Des pièces signées Lalique et Gallé

Les ventes proposent également une belle sélection de pièces emblématiques signées de maîtres de l’Art nouveau. L’étude Tessier & Sarrou proposera à Paris le 30 avril une rare paire de suspensions « Passiflore » en verre moulé pressé imaginée par le célèbre maître verrier René Lalique en 1924 (estimée entre 40 000 et 50 000 euros). A noter que la paire figure au sein du Catalogue raisonné de l’œuvre de verre de René Lalique. Plus accessible, un vase « Nivernais », dit aussi « Cabochons olivés », en verre soufflé-moulé fera aussi partie de la vente (estimé entre 400 et 600 euros).

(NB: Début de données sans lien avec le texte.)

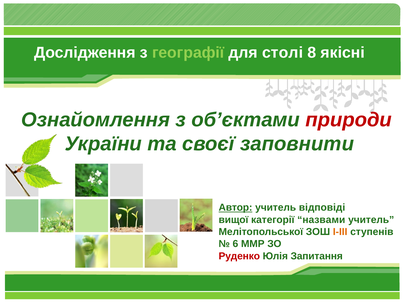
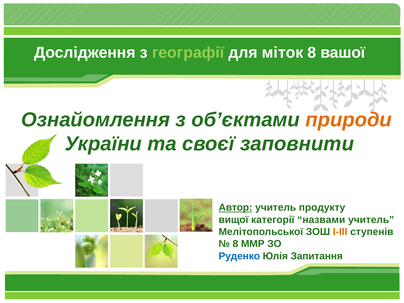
столі: столі -> міток
якісні: якісні -> вашої
природи colour: red -> orange
відповіді: відповіді -> продукту
6 at (235, 244): 6 -> 8
Руденко colour: red -> blue
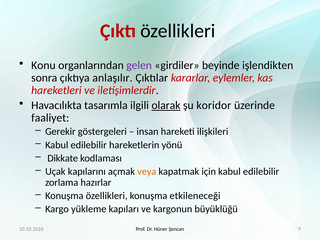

Aux côtés de Lalique, la vente parisienne mettra à l’honneur le travail d’Emile Gallé. Le 30 avril, les collectionneurs retrouveront une paire de vitrines à caisson nervuré en acajou à décor marqueté de motifs floraux, estimée entre 15 000 et 20 000 euros. Le monde végétal rythme aussi le décor de l’étagère « épis de blé », signée Gallé et estimée de 4 000 à 6 000 euros. 

 

 

Des créations rivalisant d’originalité technique et stylistique

Les maisons de vente dévoilent enfin un florilège de pièces plus récentes, au design singulier. Une table sculpture en verre partiellement émaillé et doré datée des années 1990, proposée par la maison Tessier & Sarrou, allie de beaux dégradés de couleurs chaudes sur une structure à la frontière entre la sculpture et la pièce de mobilier (estimée entre 2 000 et 3 000 euros). La maison Richard présentera quant à elle un prototype du vase Costrutto en céramique émaillée noire signé du designer italien Lino Sabattini et arborant une forme des plus atypiques (estimé entre 1 000 et 1 500 euros).